En la primera lectura, el profeta Amós levanta su voz contra quienes explotan a los humildes y manipulan las balanzas para enriquecerse. Sus palabras resuenan como un toque de trompeta que advierte a los injustos: "No olvidaré jamás ninguna de sus acciones" (Am 8,7). El Señor no es indiferente al clamor del pobre, y su justicia no se deja corromper por los cálculos de los poderosos. Cada fraude, cada precio inflado, cada opresión contra el débil queda grabado en su memoria.
Este anuncio profético prepara nuestro corazón para la alabanza del salmo que hemos entonado. El Dios altísimo no permanece distante, sino que se abaja para mirar la tierra, y precisamente allí donde los hombres humillan a sus hermanos, para levantar al afligido y al abatido. "Del polvo alza al desvalido, y de la basura saca al pobre para sentarlo con los príncipes" (Sal 112,7-8). El mismo que derriba a los opresores es quien exalta a los pequeños.

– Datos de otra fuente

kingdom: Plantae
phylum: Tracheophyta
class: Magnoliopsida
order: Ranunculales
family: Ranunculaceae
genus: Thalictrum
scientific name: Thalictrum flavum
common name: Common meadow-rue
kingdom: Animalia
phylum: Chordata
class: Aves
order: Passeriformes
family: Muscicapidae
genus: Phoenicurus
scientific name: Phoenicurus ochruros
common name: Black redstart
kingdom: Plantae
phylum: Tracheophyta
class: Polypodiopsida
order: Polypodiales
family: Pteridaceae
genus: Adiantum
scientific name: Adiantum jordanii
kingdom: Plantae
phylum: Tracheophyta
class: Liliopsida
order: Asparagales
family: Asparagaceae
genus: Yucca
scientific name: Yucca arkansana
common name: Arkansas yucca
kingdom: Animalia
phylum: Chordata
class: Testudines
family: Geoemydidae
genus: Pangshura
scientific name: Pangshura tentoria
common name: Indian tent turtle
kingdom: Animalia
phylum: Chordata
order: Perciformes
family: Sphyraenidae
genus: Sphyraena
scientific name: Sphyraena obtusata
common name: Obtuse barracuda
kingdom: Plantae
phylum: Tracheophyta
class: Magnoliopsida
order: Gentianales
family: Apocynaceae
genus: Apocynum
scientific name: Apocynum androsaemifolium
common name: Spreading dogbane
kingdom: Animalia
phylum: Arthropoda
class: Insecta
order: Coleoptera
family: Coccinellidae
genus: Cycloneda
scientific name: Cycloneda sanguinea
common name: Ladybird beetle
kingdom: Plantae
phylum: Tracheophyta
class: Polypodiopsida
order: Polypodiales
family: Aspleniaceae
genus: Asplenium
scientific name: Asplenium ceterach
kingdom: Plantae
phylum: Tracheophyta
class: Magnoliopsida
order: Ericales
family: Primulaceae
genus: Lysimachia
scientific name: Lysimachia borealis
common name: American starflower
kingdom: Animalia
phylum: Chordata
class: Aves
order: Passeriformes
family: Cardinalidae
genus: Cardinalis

Diariamente lo cantamos en el Himno del Magníficat: "Derriba del trono a los poderosos y enaltece a los humildes". El canto de la Virgen nos hace recordar su propia vida, una joven doncella que, aun cuando el Ángel le anuncia que sería llamada bienaventurada entre todas las mujeres, responde con humildad: "Yo soy la esclava del Señor". He aquí el secreto, sólo los santos experimentan que el Señor exalta a los que se rinden confiados a su poder y ponen más fe en su Palabra que en los bienes terrenales.
A esta mirada divina se une la proclamación de San Pablo a Timoteo: "Dios quiere que todos los hombres se salven" (1 Tim 2,4). Y nos recuerda que hay un solo mediador entre Dios y los hombres, Jesucristo, que se entregó como rescate por todos. En Él descubrimos que la verdadera riqueza no consiste en acumular, sino en haber sido comprados por un precio de sangre. El tesoro que vale la pena custodiar es este, el conocimiento de la verdad que conduce a la salvación.
Así, lo que Amós denunció y el salmo cantó, San Pablo lo ilumina con la clave definitiva: toda vida, todo bien, toda historia, ha de ordenarse a Cristo, único mediador y único Señor.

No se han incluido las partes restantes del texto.